The government’s Seasonal Worker scheme is leaving labourers trapped in cycles of debt, new research has found.
A report, titled Bound to Work: Improving access to redress on the UK’s Seasonal Worker Scheme, by Focus on Labour Exploitation (Flex), documented the ways workers can be stuck in poor employment, with requests to transfer to a different farm often ignored or denied.
Flex said there was a recurrent issue of people travelling to the UK only to find there was not enough work for them to make the money they had expected, or in some cases to pay migration costs.
The report added that late payments or underpayments – combined with mounting debts, a fear of complaining, and a lack of reliable ways to change jobs – could lead to workers becoming coerced into accepting poor or unsustainably intensive living and working conditions.
According to the survey of 400 workers, 70% borrowed money to pay for their visa costs and flights to come and work in the UK.
However, only seven in 10 believed they would be able to pay it back based on how much they were earning.
Flex added many farms paid workers based on how much they picked, but only a third of workers always understood how targets were calculated and more than half were not paid for everything they picked.
The study also found that three-quarters of surveyed workers reported earning less than they were told they would be able to earn by coming to the UK.
“It is not acceptable that people are selling their belongings and taking out loans to pay for a trip to the UK, only to arrive here and have their contract cancelled after weeks or a few months: to protect workers from destitution and exploitation, we call for a guaranteed baseline income for the full six-month duration of the visa,” said Oliver Fisher, research manager at Flex.
“These are just some of our recommendations.”
Incidents of denying shifts and requests for transfer
The research also uncovered incidents of supervisors denying people shifts as punishments and occurrences of requests for transfer to another farm being ignored or denied, despite rules allowing transfer.

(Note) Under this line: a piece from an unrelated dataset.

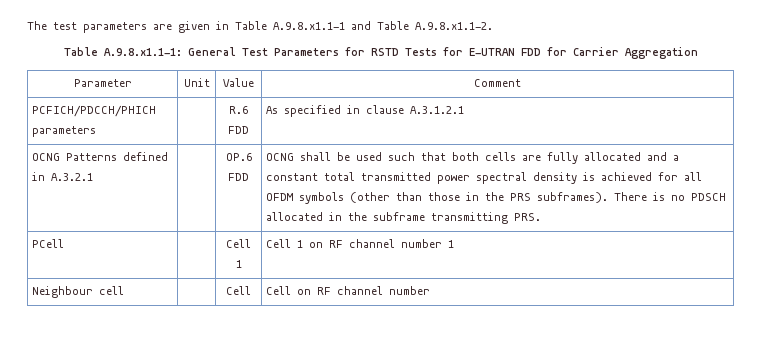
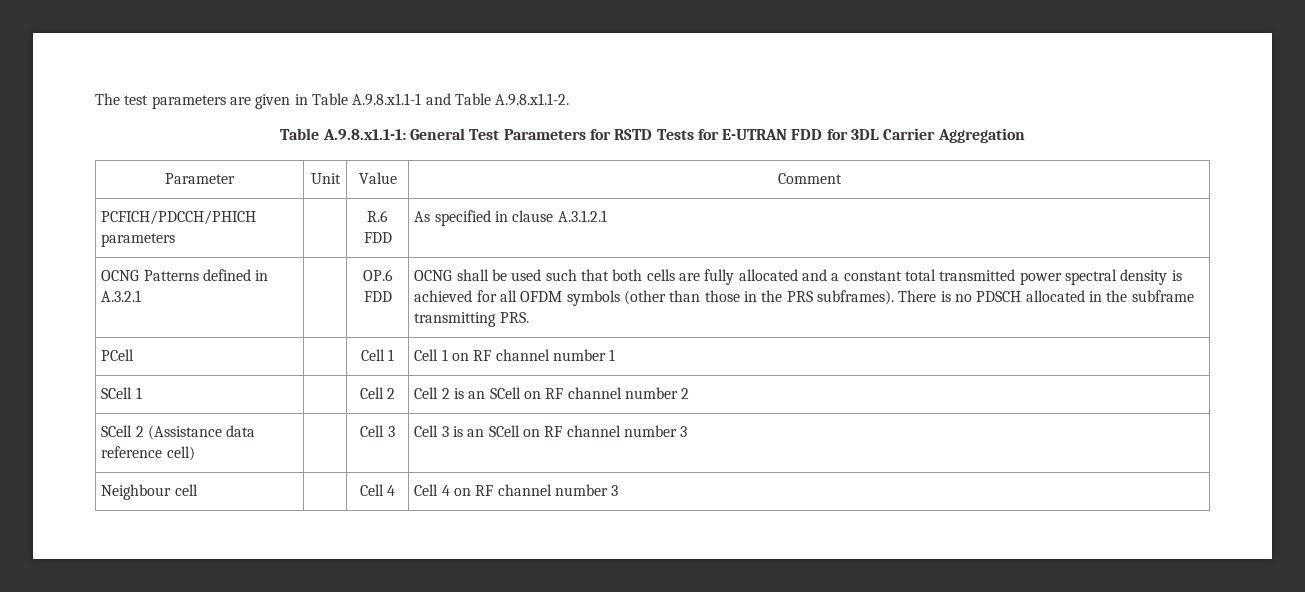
(567, 51) none -> [851,129,880,140] 3DL
(455, 244) none -> [101,387,142,399] [359,387,396,399] [414,387,690,399] [101,425,256,440] [101,446,195,461] [360,425,395,437] [414,425,688,437] // SCell 1 | | Cell 2 | Cell 2 is an SCell on RF channel number 2 // SCell 2 (Assistance data reference cell) | | Cell 3 | Cell 3 is an SCell on RF channel number 3
[266,286,431,295] | Cell on RF channel number -> [387,485,396,496] [414,484,619,496] 4 | Cell 4 on RF channel number 3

“It’s pointless,” said one worker in July last year. “Our scheme operator, [redacted], they don’t do any transfers at all. We also tried to get transferred last year and we were told to book a flight and to go back home if we didn’t like it here. That’s what we were told. Imagine!”
Fisher said Flex had outlined concerns with the scheme three years ago about how it left workers exposed to risks of exploitation, “and after a larger study, we can conclude that these risks – which are entirely preventable – very much persist”.
He said the government needed to establish secure reporting mechanisms to enable workers to safely report issues without facing deportation.
“More transparency around hours and wages that workers are receiving will help industry understand how the scheme is working and where improvement is needed,” he added.
Read more: Seasonal worker returns higher despite human rights concerns
It comes following news from one scheme operator, Fruitful Jobs, that numbers of returnees are higher than normal, up to 65%-75% across the scheme, with some farmers welcoming as many as 95% of workers back for the second year.
James Mallick, director of Fruitful Jobs, said concerns around the operation of the scheme often came from non-representative and “biased” surveys, when, in fact, it was a very “small proportion of the sector that is not having a good experience”.
“Unfortunately, I think what we’re seeing is that small percentage being used as a sledgehammer to say that the industry is rotten and it’s absolutely not,” he added, pointing to more recent Defra surveys that showed mostly positive feedback.